======== DATA BLOCK

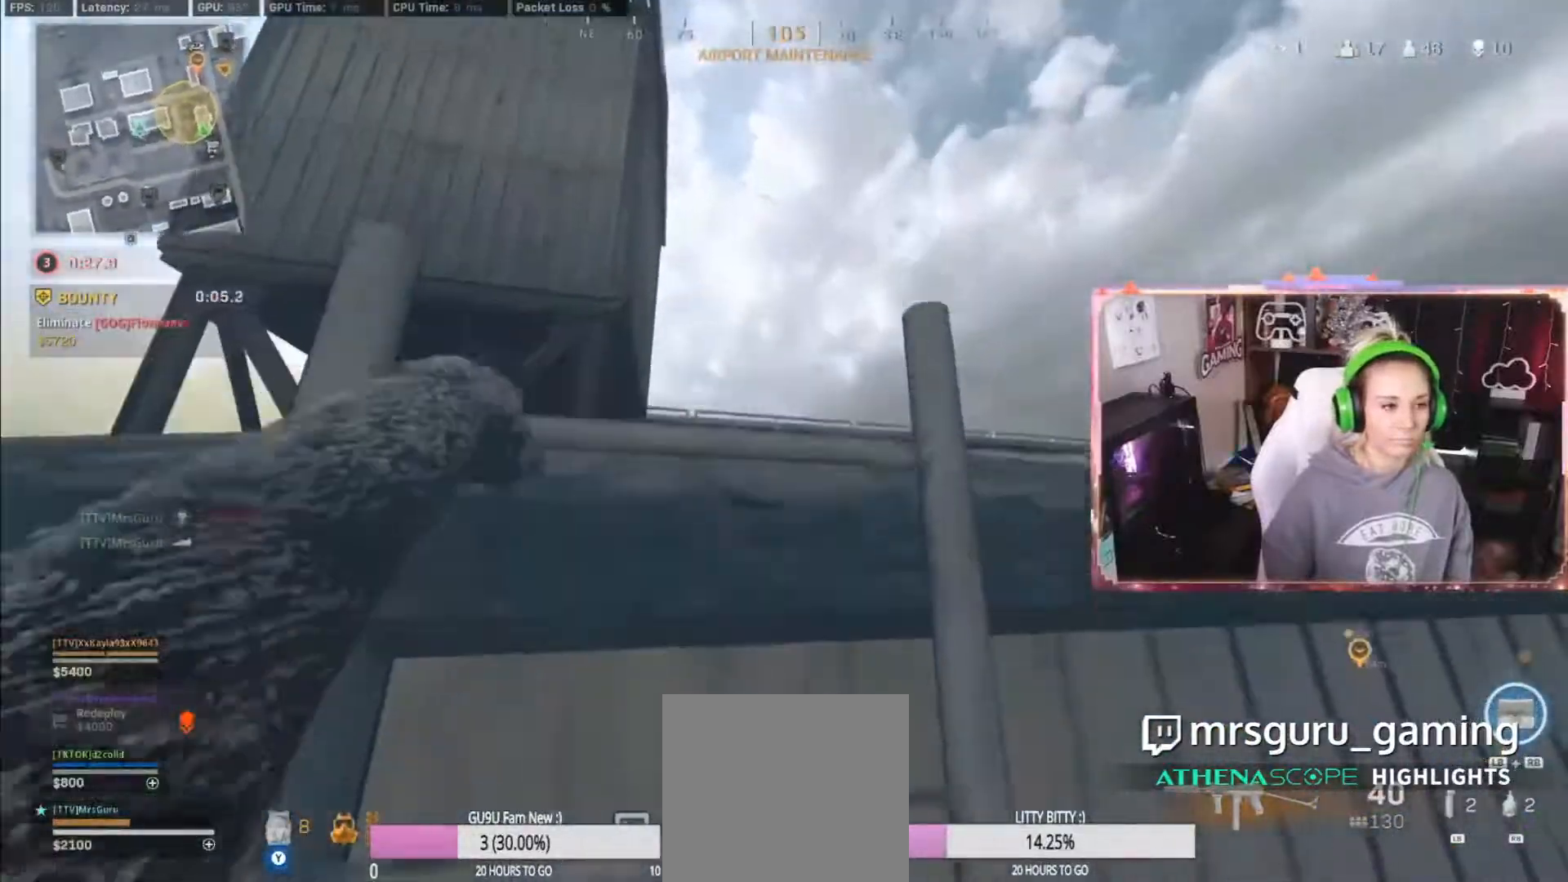
{"buttons": [], "left_stick": "up-left", "right_stick": "center", "events": [[33, "L3", "down"], [33, "left_stick", "up-left"], [67, "right_stick", "down-right"], [150, "L3", "up"], [200, "right_stick", "center"], [267, "L3", "down"], [317, "right_stick", "right"], [400, "L3", "up"], [483, "right_stick", "center"]]}
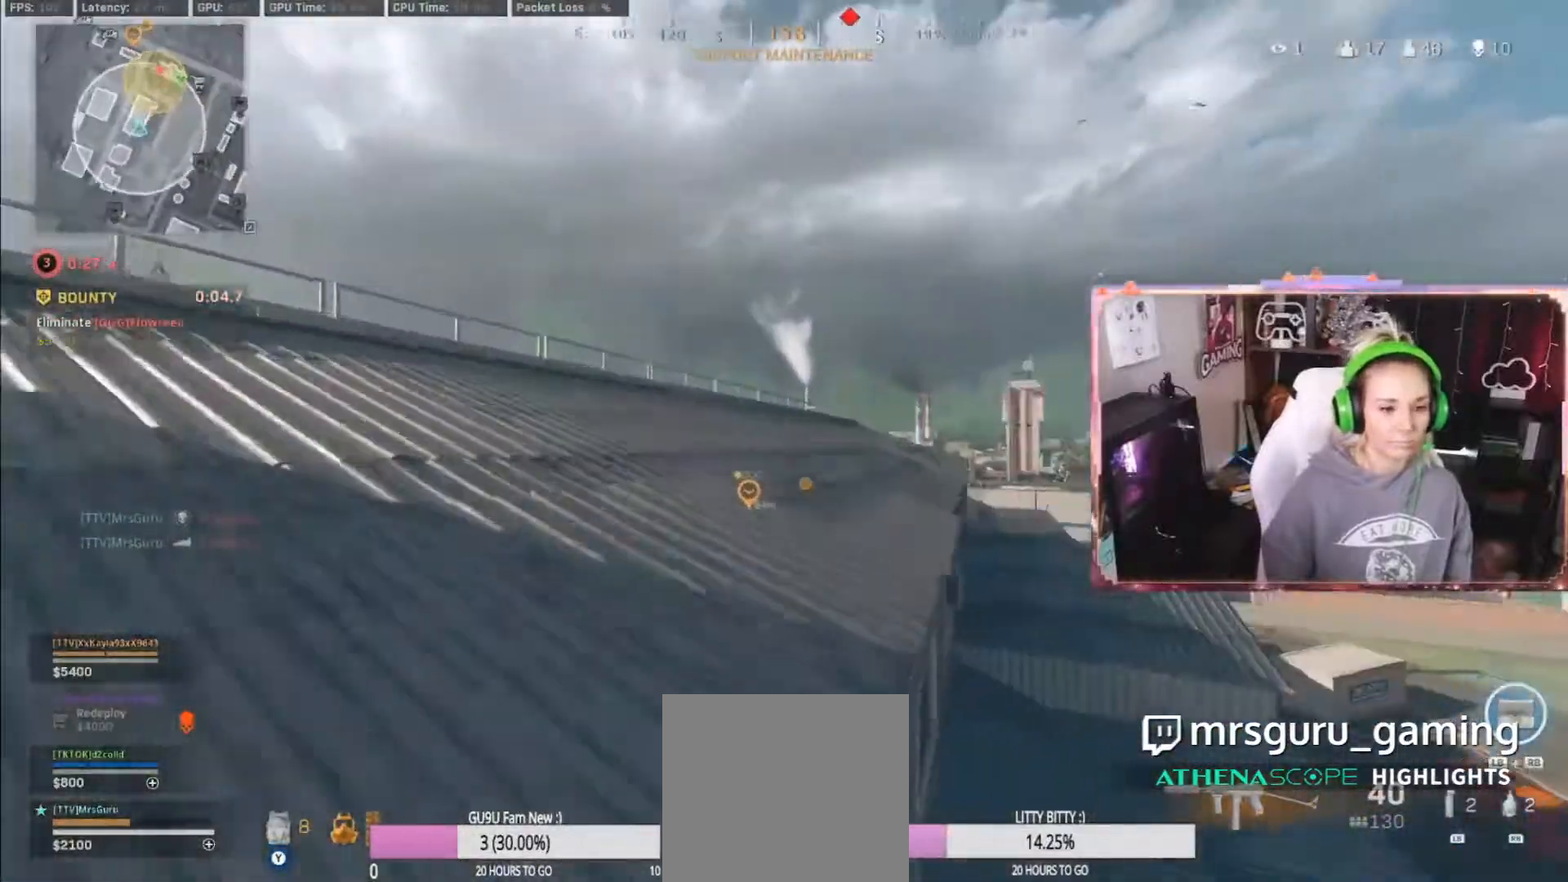
{"buttons": ["Y"], "left_stick": "left", "right_stick": "center", "events": [[67, "Y", "down"], [133, "left_stick", "left"], [233, "left_stick", "center"], [367, "left_stick", "left"]]}
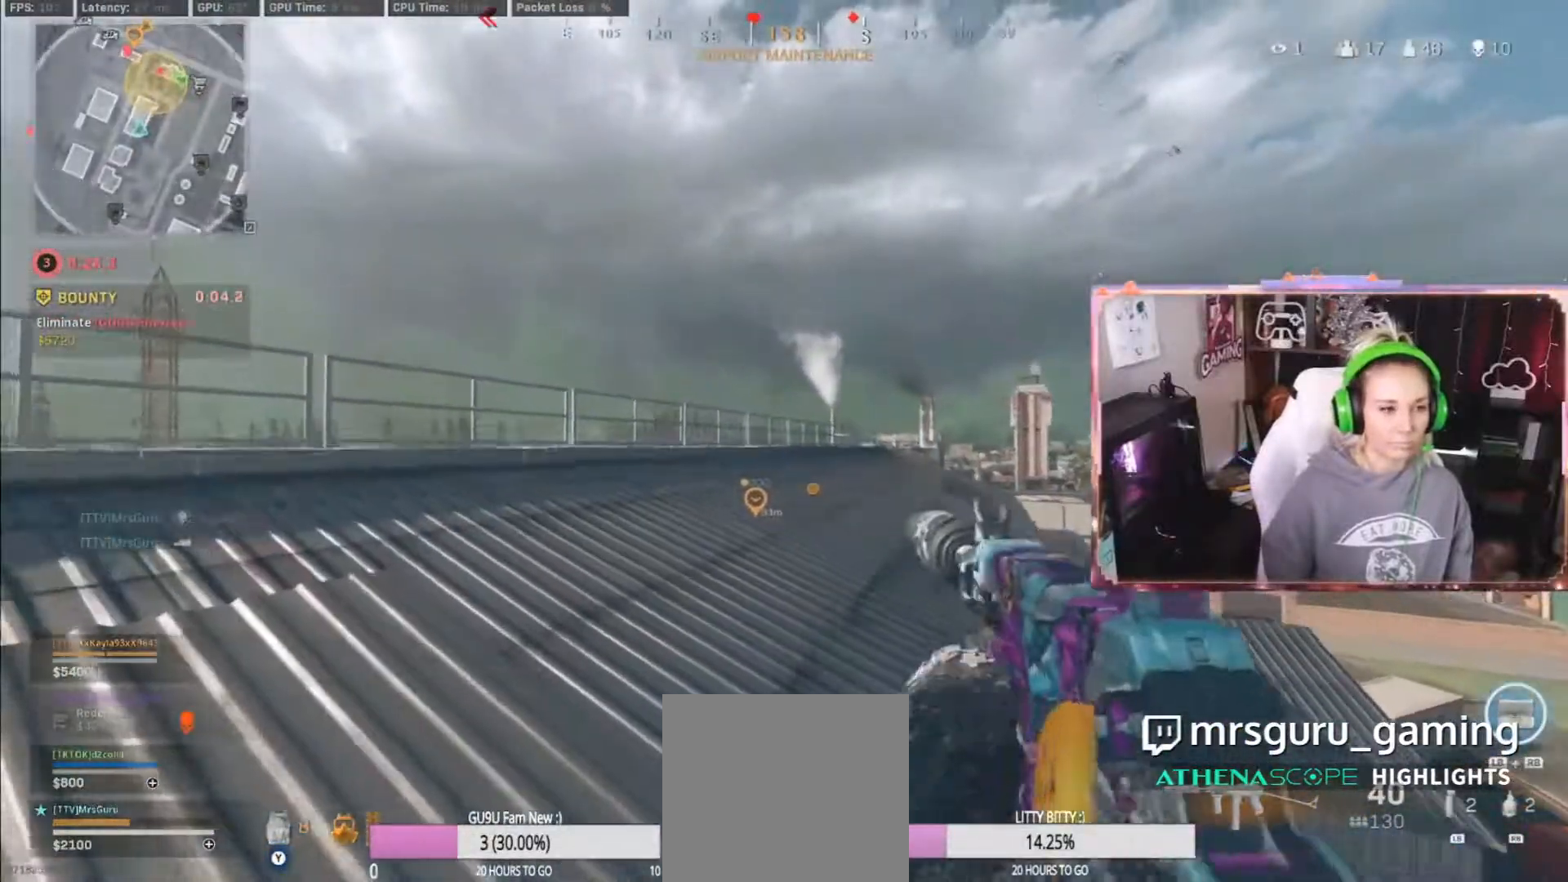
{"buttons": ["Y"], "left_stick": "left", "right_stick": "center", "events": [[350, "Y", "up"], [467, "Y", "down"]]}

================

◆ AIM OF THE EXERCISE ◆
Reproduce the data above in full, exactly as it is, with the pictures left out.

◆ EXERCISE ANSWER ◆
{"buttons": [], "left_stick": "up-left", "right_stick": "center", "events": [[33, "L3", "down"], [33, "left_stick", "up-left"], [67, "right_stick", "down-right"], [150, "L3", "up"], [200, "right_stick", "center"], [267, "L3", "down"], [317, "right_stick", "right"], [400, "L3", "up"], [483, "right_stick", "center"]]}
{"buttons": ["Y"], "left_stick": "left", "right_stick": "center", "events": [[67, "Y", "down"], [133, "left_stick", "left"], [233, "left_stick", "center"], [367, "left_stick", "left"]]}
{"buttons": ["Y"], "left_stick": "left", "right_stick": "center", "events": [[350, "Y", "up"], [467, "Y", "down"]]}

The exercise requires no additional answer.